Currently on the site we have two buildings that are listed as National Historic Landmarks: the Historical Seminary Chapel and the Mother Seton House. The chapel was designed by the renowned French-born architect Maximilian Godefroy. The architect was a friend of Benjamin Henry Latrobe, a man often referred to as “America’s first architect” for his design of several iconic buildings in the nation’s capital. It is likewise believed that the Mother Seton House was designed by Godefroy, who served on the faculty of St. Mary’s College. The Mother Seton House served as home, boarding school, and seedbed for the dreams and inspiration of St. Elizabeth Ann Seton, prior to her establishing her young community in St. Joseph’s Valley, now known as Emmitsburg.
The Promising Future:
A seedbed for spiritual growth and renewal
The Spiritual Center
The site at 600 North Paca continues to serve the spiritual needs of many through the work of St. Mary’s Spiritual Center. The Spiritual Center is housed in a three-story, Federal-style building which once served as the convent for the Sisters of Divine Providence, who worked at the seminary. Now it houses the office for the site, as well as serves as the residence for the Sulpician Father working as director of the site.

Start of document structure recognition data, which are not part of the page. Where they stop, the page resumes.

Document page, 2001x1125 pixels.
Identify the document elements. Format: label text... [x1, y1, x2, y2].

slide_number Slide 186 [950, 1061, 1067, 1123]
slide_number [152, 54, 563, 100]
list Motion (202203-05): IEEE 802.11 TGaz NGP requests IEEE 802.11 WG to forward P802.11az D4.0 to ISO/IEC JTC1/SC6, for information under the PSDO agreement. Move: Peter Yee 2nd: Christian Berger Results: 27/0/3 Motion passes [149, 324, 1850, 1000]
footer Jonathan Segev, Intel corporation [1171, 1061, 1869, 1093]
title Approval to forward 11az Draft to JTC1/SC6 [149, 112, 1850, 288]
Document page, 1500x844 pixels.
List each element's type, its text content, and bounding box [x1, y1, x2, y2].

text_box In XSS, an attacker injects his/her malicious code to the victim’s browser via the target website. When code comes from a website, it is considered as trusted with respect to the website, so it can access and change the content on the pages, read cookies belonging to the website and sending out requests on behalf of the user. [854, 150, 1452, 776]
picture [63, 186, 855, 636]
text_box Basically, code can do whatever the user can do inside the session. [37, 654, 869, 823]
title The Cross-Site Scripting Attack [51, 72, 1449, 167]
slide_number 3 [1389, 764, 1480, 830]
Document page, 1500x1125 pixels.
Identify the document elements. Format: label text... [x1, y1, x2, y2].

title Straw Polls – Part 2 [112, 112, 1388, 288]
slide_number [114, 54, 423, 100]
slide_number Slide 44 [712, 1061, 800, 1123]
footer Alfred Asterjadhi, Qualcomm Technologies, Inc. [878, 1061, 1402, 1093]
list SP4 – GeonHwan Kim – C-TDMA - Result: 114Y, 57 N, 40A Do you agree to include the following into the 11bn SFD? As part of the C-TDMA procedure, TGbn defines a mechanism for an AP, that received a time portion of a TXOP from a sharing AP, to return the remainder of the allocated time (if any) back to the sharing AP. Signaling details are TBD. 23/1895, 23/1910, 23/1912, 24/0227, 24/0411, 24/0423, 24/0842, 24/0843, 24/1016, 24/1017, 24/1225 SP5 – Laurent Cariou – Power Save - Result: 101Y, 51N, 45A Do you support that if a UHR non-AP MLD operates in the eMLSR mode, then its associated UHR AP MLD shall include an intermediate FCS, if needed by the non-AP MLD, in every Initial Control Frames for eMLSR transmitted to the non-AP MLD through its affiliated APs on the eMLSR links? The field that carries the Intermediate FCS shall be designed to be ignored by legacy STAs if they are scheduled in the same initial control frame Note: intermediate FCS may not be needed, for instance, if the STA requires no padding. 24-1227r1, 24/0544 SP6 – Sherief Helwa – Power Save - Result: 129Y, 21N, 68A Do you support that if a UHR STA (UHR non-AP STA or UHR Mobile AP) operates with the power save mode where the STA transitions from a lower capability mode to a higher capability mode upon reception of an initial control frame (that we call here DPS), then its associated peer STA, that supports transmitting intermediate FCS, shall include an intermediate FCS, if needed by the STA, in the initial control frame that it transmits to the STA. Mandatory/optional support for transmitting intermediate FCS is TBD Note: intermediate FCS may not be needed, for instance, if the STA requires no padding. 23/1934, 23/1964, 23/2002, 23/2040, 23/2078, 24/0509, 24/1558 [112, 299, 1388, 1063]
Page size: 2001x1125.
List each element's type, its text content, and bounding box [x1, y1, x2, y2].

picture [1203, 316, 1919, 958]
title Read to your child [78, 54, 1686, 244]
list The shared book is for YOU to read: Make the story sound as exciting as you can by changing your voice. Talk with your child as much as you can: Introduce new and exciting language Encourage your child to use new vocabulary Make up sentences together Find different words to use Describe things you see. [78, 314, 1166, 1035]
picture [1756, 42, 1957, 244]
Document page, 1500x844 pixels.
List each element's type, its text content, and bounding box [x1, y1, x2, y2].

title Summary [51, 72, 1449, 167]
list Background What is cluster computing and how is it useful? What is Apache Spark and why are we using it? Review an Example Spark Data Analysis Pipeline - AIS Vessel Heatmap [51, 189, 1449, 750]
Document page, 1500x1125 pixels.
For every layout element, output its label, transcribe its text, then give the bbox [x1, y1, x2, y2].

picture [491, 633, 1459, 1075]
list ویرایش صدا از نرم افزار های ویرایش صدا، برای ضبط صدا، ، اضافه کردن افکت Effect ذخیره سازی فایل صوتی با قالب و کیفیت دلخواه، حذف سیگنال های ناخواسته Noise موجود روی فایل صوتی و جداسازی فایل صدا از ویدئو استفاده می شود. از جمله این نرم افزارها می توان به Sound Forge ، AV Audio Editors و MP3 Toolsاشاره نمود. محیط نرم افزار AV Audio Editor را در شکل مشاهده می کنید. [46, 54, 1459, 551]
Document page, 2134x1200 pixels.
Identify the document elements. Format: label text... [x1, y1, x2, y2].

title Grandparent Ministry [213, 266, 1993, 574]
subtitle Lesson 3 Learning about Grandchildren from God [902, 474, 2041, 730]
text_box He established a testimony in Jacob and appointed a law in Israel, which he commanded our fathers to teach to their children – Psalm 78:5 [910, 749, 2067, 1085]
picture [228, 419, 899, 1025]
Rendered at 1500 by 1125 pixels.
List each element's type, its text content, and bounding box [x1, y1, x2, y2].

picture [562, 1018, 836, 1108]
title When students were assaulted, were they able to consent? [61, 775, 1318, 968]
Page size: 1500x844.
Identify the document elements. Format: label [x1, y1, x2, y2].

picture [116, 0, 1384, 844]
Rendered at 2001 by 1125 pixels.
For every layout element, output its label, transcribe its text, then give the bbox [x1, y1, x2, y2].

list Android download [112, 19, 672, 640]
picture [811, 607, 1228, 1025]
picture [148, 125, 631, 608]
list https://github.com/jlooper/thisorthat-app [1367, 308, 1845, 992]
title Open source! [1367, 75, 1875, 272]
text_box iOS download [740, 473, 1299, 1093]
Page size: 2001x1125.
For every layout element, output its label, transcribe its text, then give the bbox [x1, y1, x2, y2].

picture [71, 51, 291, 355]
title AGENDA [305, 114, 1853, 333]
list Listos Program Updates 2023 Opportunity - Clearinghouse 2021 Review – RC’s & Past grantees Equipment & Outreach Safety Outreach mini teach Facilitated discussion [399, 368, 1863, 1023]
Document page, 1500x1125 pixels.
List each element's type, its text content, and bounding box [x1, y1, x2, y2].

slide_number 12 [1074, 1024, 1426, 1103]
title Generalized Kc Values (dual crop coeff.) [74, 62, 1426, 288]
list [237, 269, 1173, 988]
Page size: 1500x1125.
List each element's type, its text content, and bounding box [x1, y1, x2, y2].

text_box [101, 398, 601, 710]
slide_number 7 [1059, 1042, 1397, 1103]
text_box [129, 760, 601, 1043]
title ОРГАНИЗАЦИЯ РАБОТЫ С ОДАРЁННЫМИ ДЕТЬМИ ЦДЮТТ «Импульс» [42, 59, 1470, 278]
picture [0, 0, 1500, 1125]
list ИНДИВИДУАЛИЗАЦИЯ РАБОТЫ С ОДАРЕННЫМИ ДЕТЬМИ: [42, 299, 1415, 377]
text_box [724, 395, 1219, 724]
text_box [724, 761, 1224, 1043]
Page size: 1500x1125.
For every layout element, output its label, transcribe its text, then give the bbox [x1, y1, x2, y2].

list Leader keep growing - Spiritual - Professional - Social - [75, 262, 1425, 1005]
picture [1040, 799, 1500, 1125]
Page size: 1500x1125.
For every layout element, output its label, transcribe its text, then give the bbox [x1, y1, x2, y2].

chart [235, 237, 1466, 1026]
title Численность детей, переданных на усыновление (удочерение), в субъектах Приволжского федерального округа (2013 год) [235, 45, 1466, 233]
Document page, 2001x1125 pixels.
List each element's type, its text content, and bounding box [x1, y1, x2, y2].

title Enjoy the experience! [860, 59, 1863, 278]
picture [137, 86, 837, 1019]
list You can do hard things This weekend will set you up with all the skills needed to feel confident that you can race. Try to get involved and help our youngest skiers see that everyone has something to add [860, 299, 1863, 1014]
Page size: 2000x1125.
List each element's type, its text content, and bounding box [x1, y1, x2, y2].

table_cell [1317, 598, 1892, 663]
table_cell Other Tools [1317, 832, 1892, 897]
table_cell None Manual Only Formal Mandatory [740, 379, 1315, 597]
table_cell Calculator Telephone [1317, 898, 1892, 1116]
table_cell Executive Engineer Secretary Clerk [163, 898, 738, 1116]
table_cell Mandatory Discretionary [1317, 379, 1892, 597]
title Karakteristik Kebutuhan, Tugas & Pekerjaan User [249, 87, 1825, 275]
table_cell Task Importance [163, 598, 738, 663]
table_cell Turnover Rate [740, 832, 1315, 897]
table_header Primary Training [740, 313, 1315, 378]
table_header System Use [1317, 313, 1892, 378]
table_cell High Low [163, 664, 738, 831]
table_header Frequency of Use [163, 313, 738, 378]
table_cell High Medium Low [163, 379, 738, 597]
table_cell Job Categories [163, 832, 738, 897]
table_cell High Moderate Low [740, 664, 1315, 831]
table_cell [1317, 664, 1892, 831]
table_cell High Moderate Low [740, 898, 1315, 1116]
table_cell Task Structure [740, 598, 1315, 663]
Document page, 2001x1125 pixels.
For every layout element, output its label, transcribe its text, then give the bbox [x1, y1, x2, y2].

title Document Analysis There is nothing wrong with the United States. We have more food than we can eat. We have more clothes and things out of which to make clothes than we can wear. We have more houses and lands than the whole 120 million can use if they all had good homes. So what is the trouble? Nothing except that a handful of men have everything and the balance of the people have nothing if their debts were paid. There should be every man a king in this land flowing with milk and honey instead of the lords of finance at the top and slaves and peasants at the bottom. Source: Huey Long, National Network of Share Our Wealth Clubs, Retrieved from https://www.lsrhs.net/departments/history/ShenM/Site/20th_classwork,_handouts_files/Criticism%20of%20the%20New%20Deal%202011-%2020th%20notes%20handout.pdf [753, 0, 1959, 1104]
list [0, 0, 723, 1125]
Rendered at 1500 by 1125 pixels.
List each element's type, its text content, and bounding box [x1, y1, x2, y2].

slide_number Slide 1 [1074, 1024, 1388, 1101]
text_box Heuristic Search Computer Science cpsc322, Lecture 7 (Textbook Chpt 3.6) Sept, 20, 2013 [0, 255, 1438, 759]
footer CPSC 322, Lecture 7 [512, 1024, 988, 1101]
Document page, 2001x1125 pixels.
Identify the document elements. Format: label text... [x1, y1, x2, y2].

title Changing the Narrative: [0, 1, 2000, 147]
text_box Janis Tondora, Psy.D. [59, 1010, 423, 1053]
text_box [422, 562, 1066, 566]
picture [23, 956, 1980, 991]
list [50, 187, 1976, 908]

As in 1791 the site continues its rich tradition of ongoing spiritual and intellectual growth and development. The staff at the St. Mary’s Spiritual Center offers individual spiritual direction as well as numerous workshops for parishes, diocesan groups, and others. The center continues to offer Sulpician hospitality by hosting groups from other religious traditions who wish to make use of the spiritual center, its resources, and the beautiful grounds.